TASK DESCRIPTION: Repeat all entries word for word; skip images.

INPUT DATA:
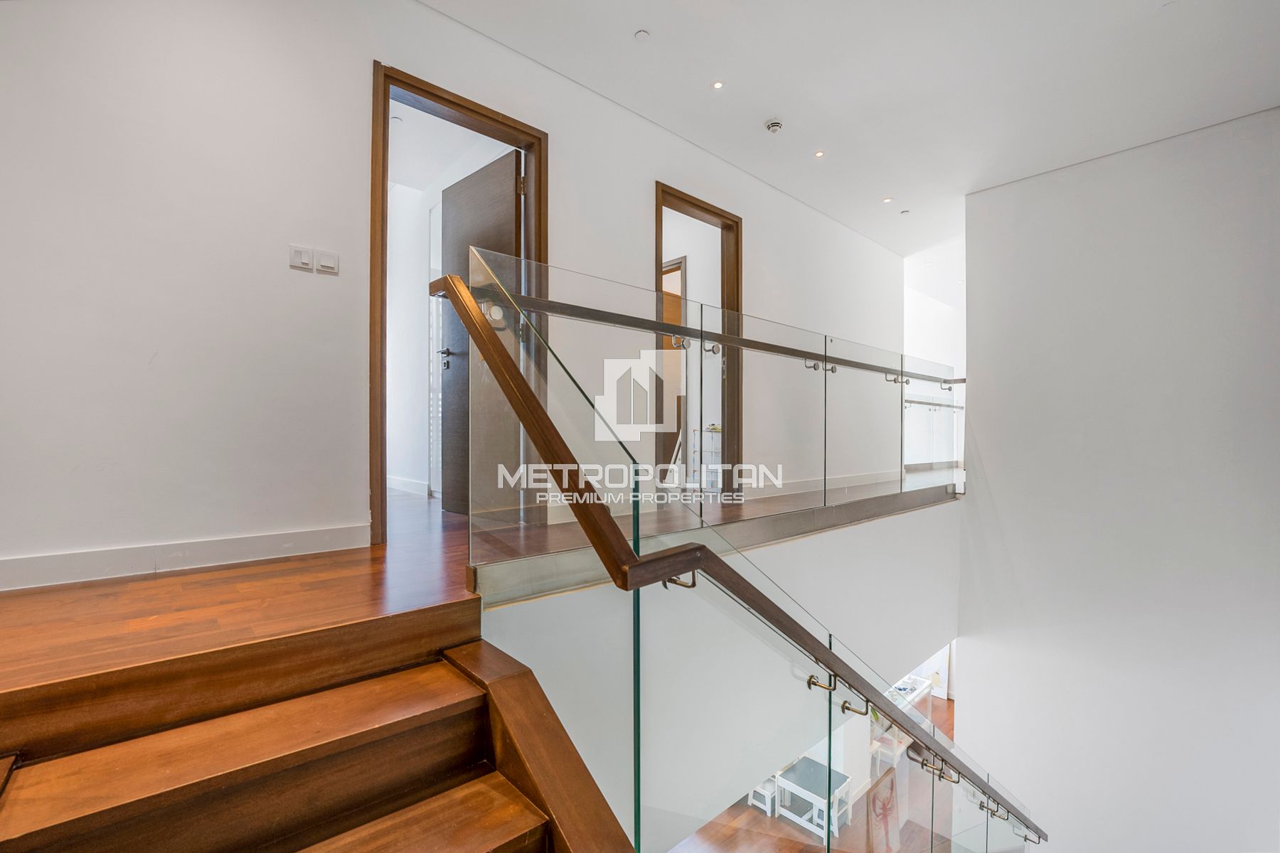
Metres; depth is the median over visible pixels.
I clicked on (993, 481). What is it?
right wall
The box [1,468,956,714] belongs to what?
upper floor
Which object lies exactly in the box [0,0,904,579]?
left wall
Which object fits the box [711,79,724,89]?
ceiling light
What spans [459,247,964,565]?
glass railing
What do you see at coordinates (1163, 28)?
ceiling
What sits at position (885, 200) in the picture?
ceiling light
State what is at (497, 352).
glass railing
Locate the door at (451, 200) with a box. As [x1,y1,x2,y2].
[437,146,521,516]
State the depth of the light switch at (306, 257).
2.11 m
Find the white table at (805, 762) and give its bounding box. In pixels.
[775,758,854,838]
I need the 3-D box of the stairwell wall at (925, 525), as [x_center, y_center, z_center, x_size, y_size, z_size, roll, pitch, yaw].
[1.183,2.157,3.277,4.959,2.870,0.155,0,0,-42]
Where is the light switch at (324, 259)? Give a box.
[315,247,339,274]
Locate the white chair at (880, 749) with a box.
[869,726,903,773]
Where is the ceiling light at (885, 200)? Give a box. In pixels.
[881,195,893,202]
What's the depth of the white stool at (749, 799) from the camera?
6.52 m
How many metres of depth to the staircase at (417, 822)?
1.13 m
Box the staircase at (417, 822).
[0,590,637,852]
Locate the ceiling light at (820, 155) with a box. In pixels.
[813,149,825,157]
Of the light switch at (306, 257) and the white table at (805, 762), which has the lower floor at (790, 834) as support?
the white table at (805, 762)
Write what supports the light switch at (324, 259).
attached to the left wall at (354, 78)
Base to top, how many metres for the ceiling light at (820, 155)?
0.009 m
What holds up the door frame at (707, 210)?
in the left wall at (354, 78)
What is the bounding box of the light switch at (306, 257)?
[289,243,314,271]
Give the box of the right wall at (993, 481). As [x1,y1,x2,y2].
[958,105,1279,852]
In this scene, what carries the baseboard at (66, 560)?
attached to the left wall at (354, 78)
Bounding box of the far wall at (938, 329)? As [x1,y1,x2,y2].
[904,237,966,474]
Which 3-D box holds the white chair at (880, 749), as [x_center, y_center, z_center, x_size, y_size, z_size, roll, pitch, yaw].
[3.588,4.679,7.251,0.407,0.639,0.400,0,0,-42]
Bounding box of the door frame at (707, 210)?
[655,180,741,496]
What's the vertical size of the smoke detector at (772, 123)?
0.044 m
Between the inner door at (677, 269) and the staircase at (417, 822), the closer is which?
the staircase at (417, 822)
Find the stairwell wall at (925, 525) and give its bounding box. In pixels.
[480,497,959,852]
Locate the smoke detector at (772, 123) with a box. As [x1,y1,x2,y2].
[764,118,784,133]
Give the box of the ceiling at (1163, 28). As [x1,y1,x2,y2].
[425,0,1279,257]
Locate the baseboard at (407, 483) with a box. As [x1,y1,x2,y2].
[386,475,429,495]
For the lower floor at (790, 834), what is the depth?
6.11 m
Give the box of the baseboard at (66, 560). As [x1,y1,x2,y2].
[0,524,369,590]
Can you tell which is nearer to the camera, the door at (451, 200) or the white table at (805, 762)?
the door at (451, 200)
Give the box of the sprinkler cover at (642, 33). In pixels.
[634,29,650,40]
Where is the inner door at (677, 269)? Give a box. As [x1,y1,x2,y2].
[660,258,686,476]
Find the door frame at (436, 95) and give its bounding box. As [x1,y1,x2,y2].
[372,60,546,545]
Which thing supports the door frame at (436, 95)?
in the left wall at (354, 78)
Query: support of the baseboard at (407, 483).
attached to the bedroom wall
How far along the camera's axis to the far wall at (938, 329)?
7.70 m
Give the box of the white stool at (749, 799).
[747,773,779,816]
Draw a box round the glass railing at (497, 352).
[428,260,1043,852]
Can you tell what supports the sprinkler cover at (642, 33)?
attached to the ceiling at (1163, 28)
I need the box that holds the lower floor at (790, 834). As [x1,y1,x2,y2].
[665,691,955,852]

RESPONSE BELOW:
Metres; depth is the median over visible pixels.
I clicked on (993, 481). What is it?
right wall
The box [1,468,956,714] belongs to what?
upper floor
Which object lies exactly in the box [0,0,904,579]?
left wall
Which object fits the box [711,79,724,89]?
ceiling light
What spans [459,247,964,565]?
glass railing
What do you see at coordinates (1163, 28)?
ceiling
What sits at position (885, 200) in the picture?
ceiling light
State what is at (497, 352).
glass railing
Locate the door at (451, 200) with a box. As [x1,y1,x2,y2].
[437,146,521,516]
State the depth of the light switch at (306, 257).
2.11 m
Find the white table at (805, 762) and give its bounding box. In pixels.
[775,758,854,838]
I need the 3-D box of the stairwell wall at (925, 525), as [x_center, y_center, z_center, x_size, y_size, z_size, roll, pitch, yaw].
[1.183,2.157,3.277,4.959,2.870,0.155,0,0,-42]
Where is the light switch at (324, 259)? Give a box.
[315,247,339,274]
Locate the white chair at (880, 749) with a box.
[869,726,903,773]
Where is the ceiling light at (885, 200)? Give a box. In pixels.
[881,195,893,202]
What's the depth of the white stool at (749, 799) from the camera?
6.52 m
How many metres of depth to the staircase at (417, 822)?
1.13 m
Box the staircase at (417, 822).
[0,590,637,852]
Locate the ceiling light at (820, 155) with a box. In pixels.
[813,149,825,157]
Of the light switch at (306, 257) and the white table at (805, 762), which has the lower floor at (790, 834) as support?
the white table at (805, 762)
Write what supports the light switch at (324, 259).
attached to the left wall at (354, 78)
Base to top, how many metres for the ceiling light at (820, 155)?
0.009 m
What holds up the door frame at (707, 210)?
in the left wall at (354, 78)
What is the bounding box of the light switch at (306, 257)?
[289,243,314,271]
Give the box of the right wall at (993, 481). As [x1,y1,x2,y2].
[958,105,1279,852]
In this scene, what carries the baseboard at (66, 560)?
attached to the left wall at (354, 78)
Bounding box of the far wall at (938, 329)? As [x1,y1,x2,y2].
[904,237,966,474]
Which 3-D box holds the white chair at (880, 749), as [x_center, y_center, z_center, x_size, y_size, z_size, roll, pitch, yaw].
[3.588,4.679,7.251,0.407,0.639,0.400,0,0,-42]
Bounding box of the door frame at (707, 210)?
[655,180,741,496]
What's the vertical size of the smoke detector at (772, 123)?
0.044 m
Between the inner door at (677, 269) and the staircase at (417, 822), the closer is which?
the staircase at (417, 822)
Find the stairwell wall at (925, 525) and give its bounding box. In pixels.
[480,497,959,852]
Locate the smoke detector at (772, 123) with a box. As [x1,y1,x2,y2].
[764,118,784,133]
Give the box of the ceiling at (1163, 28). As [x1,y1,x2,y2].
[425,0,1279,257]
Locate the baseboard at (407, 483) with a box. As [x1,y1,x2,y2].
[386,475,429,495]
For the lower floor at (790, 834), what is the depth?
6.11 m
Give the box of the baseboard at (66, 560). As [x1,y1,x2,y2].
[0,524,369,590]
Can you tell which is nearer to the camera, the door at (451, 200) or the white table at (805, 762)?
the door at (451, 200)
Give the box of the sprinkler cover at (642, 33). In pixels.
[634,29,650,40]
Where is the inner door at (677, 269)? Give a box. As [x1,y1,x2,y2].
[660,258,686,476]
Find the door frame at (436, 95) and give its bounding box. As [x1,y1,x2,y2].
[372,60,546,545]
Which thing supports the door frame at (436, 95)?
in the left wall at (354, 78)
Query: support of the baseboard at (407, 483).
attached to the bedroom wall
How far along the camera's axis to the far wall at (938, 329)?
7.70 m
Give the box of the white stool at (749, 799).
[747,773,779,816]
Draw a box round the glass railing at (497, 352).
[428,260,1043,852]
Can you tell what supports the sprinkler cover at (642, 33)?
attached to the ceiling at (1163, 28)
I need the box that holds the lower floor at (790, 834). As [x1,y1,x2,y2].
[665,691,955,852]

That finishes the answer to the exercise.